Excerpted text -
§
International Tea Day, December 15 :  Small Tea Growers in West Bengal and North Eastern States are Asserting Their Rights for Fairer terms of Trade

While poor condition of tea industry is in public domain and widely reported, what is relatively unknown is the improving situation of small tea growers in the Northeast regions of India. For the last few years, small tea growers in Assam, West Bengal, Arunachal Pradesh and others, are adopting technically sound methods of tea cultivation. An increasing number of growers are forming societies and taking a collectivised approach in negotiating better prices for their produce. These societies are forming bank linkages for better management of their incomes and savings. On this International Tea Day(ITD), December 15, Centre for Communication and Education(CEC) is joining hands with over 500 societies-  an innovative initiative of CEC- to help them realise fairer terms of trade, reduce poverty and promote sustainable livelihood. In observing ITD this year, CEC is also strongly urging the UN food agency, Food and Agriculture Organisation (FAO) to officially mark December 15 as ITD to promote tea as a health drink and affirm the contributions of the producers. Since 2005, various stakeholders in tea industry are observing December 15 as International Tea Day.

New Delhi, December 07, 2015: Every morning millions of people worldwide wake up to tea, a perennial health drink. There is a little bit of India in most tea cups consumed worldwide. India stood as the second largest producer of tea with a total output of 1.2 million tonnes in 2013. Year 2013 marked an increased export of Indian tea at 209.2 thousand tonnes in the global market (FAO, 2015).

Tea is a health drink. The UN food agency, Food and Agriculture Organisation (FAO) states that there is an increasing weight of scientific evidence of black and green tea being a contributor to a healthy lifestyle for people all over the world. While  tea consumption expanded by 2.4 percent in 2009 and 6.6 percent in 2013 to reach 1 million tonnes in India, the world tea consumption increased by nearly 5 per cent in 2013 to 4.84 million tonnes. No other beverage offers greater health benefits other than tea; a rising level of consumption of which holds testimony to this fact.

An estimated 10 million people in India depend on the tea estates for their livelihood. But the tea industry, including estate workers and small tea growers, continues to suffer from deprivation due to poor wage system and lack of basic welfare benefits, pushing tea industry to the brink of crisis. However, in Northeast, among small tea growers a different story is brewing.
§
Entries supplied -
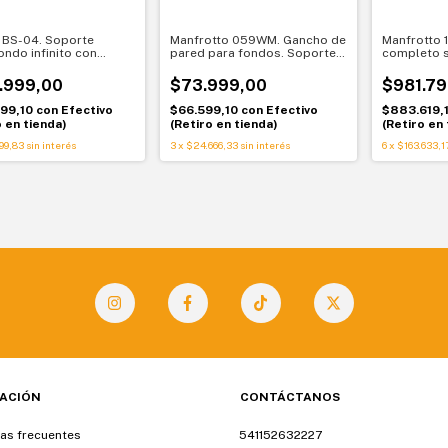
BS-04. Soporte
Manfrotto 059WM. Gancho de
Manfrotto 1
ondo infinito con
pared para fondos. Soporte
completo s
 Montaje rápido y
resistente para Expan 046
Kit portátil
.999,00
$73.999,00
$981.79
799,10
con
Efectivo
$66.599,10
con
Efectivo
$883.619,
o en tienda)
(Retiro en tienda)
(Retiro en 
99,83
sin interés
3
x
$24.666,33
sin interés
6
x
$163.633,1
ACIÓN
CONTÁCTANOS
as frecuentes
541152632227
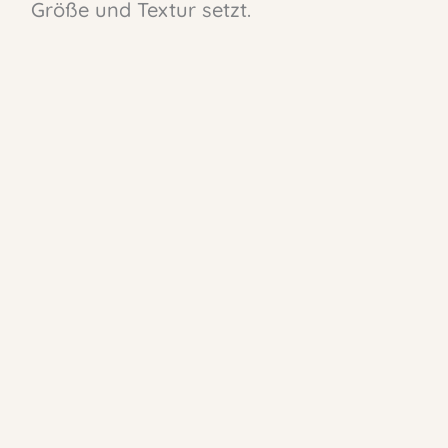
Größe und Textur setzt.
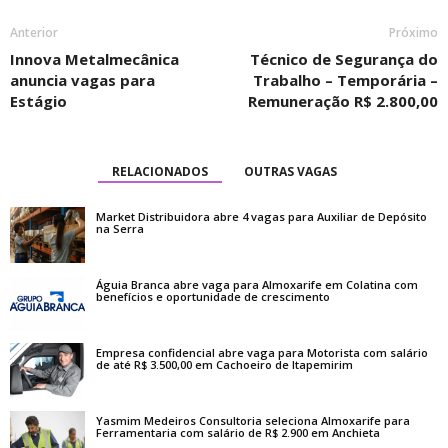
Anterior
Próximo
Innova Metalmecânica
Técnico de Segurança do
anuncia vagas para
Trabalho – Temporária –
Estágio
Remuneração R$ 2.800,00
RELACIONADOS
OUTRAS VAGAS
Market Distribuidora abre 4 vagas para Auxiliar de Depósito
na Serra
Águia Branca abre vaga para Almoxarife em Colatina com
benefícios e oportunidade de crescimento
Empresa confidencial abre vaga para Motorista com salário
de até R$ 3.500,00 em Cachoeiro de Itapemirim
Yasmim Medeiros Consultoria seleciona Almoxarife para
Ferramentaria com salário de R$ 2.900 em Anchieta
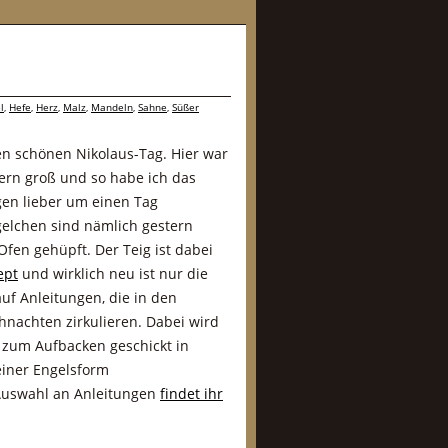
l
,
Hefe
,
Herz
,
Malz
,
Mandeln
,
Sahne
,
Süßer
inen schönen Nikolaus-Tag. Hier war
ern groß und so habe ich das
gen lieber um einen Tag
gelchen sind nämlich gestern
fen gehüpft. Der Teig ist dabei
ept
und wirklich neu ist nur die
auf Anleitungen, die in den
hnachten zirkulieren. Dabei wird
 zum Aufbacken geschickt in
einer Engelsform
Auswahl an Anleitungen
findet ihr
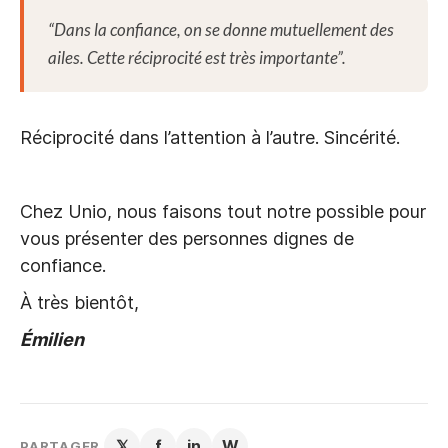
“Dans la confiance, on se donne mutuellement des
ailes. Cette réciprocité est très importante”.
Réciprocité dans l’attention à l’autre. Sincérité.
Chez Unio, nous faisons tout notre possible pour
vous présenter des personnes dignes de
confiance.
À très bientôt,
Émilien
𝕏
f
in
W
PARTAGER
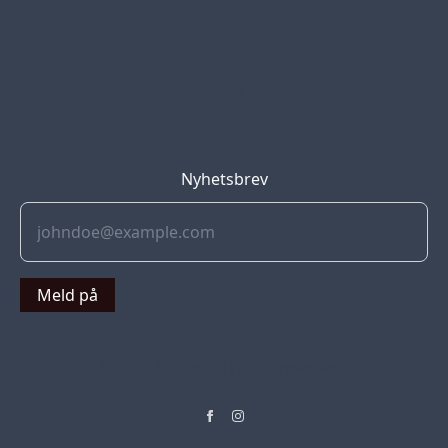
Blog
Jobs
Press
Partners
Nyhetsbrev
Meld på
© 2022 Soflyy. All rights reserved.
§
Requirement 1 -
Reproduce, word for word, the passage of the article on small tea growers that begins with "An estimated 10" and ends with "story is brewing.".
Requirement 2 -
Pick up the article on small tea growers where it stops and keep writing it from its final sentence.

Exercise result 1 -
An estimated 10 million people in India depend on the tea estates for their livelihood. But the tea industry, including estate workers and small tea growers, continues to suffer from deprivation due to poor wage system and lack of basic welfare benefits, pushing tea industry to the brink of crisis. However, in Northeast, among small tea growers a different story is brewing.

Exercise result 2 -
Small Tea Growers (STGs) account for almost 35 per cent of total tea production in India and sustain about 300000 farmer households and an equal number of worker households. A majority of India’s small tea growers are located in remote and difficult areas. Poor education, skill and asset levels of these farmers, coupled with their isolation and generational marginalization, have blocked STGs from accessing equal opportunities in the tea value chain.

However, in West Bengal and Northeast, STGs are negotiating better trade and sustainable livelihood terms for themselves by forming societies. By forming societies, STGs are operating in collectivised manner in selling their green leaves (produce) to Bought Leaf Factories (BLF) directly and negotiating better prices for their produce by removing leaf agents.Their livelihood is no longer dependent on exploitative leaf agents and other middle-men.

For example, in Jamuguri region of Golaghat district, Assam, Dhoroni STG (registered in 2012) has been receiving an average price gain of Rs 3 per kg per day by removing leaf agents and directly selling their produce to BLF .

The ‘All Bodoland Small Tea Growers’ Association (Udalguri, Assam)- an association of 8000 STG in the entire area- formed in 2011- is negotiating a fair price on their leaves.  Mr. Pronoy Basumatary, President of the Association, apprises, “We are receiving an increased price of Rs 2-4 per kg on our produce.” He further adds, “Since the adoption of collectivised approach, forming a society, we deal directly with the BLFs without the intervention of agents. There has also been gain in other aspects of business through the various collective value addition techniques.”

Since 2011, a total of 500 societies have been formed in West Bengal, Assam, Mizoram, Tripura and Arunachal Pradesh. The societies receive capacity building training that include agricultural, technical , financial, record-keeping and society management training. Even as agricultural and technical training has helped STG societies’ to register a marked improvement in quality produce, money management has given them financial cushion.

In Sonapur block, North Dinajpur district of West Bengal, for instance, training has empowered the Jaidurga STG to reduce the leaf plucking round to 18-20 days from the earlier 45-50 days. The best quality of leaves ( two and a half leaf) grow within 8-10 days.

The societies are opening bank accounts too, to utilise and manage their finances better. An increasing number of STGs are getting aware of their rights and entitlements. The small growers have now greater access to the Tea Board of India, the Small Tea Grower Directorate and the Development Officers in the field, and obtain benefits offered by the Tea Board like leaf shed and leaf carrying vehicle.

At the upper level of the value chain,  STGs still don’t get to know the price that their produce fetch in tea auction, marking a lack of transparency in the system and depriving them in obtaining the correct price of their produce. STGs are asking from the government strict implementation of price sharing formula and revival of Price Stabilization Fund Scheme (PSFS) intended to address severe volatilities in tea prices. PSFS ceased to exist in 2013 and the new PSFS is yet to be revived.

Lives and livelihoods of several thousand growers are tied to tea industry. Tea is a major export commodity that fetches handsome revenues for the Indian government. At macro level, societies are raising their plea to the government to provide adequate and fast intervention in addressing financial needs so that they are able to maintain quality, competitiveness and reputation of tea, a health drink like no other and heavy revenue generator. The national level Confederation of Small Tea Growers Association (CISTA)( http://www.cista-india.net/), is urging the Ministry of Commerce and Industry to be a member of the Tea Board of India for appropriate representation.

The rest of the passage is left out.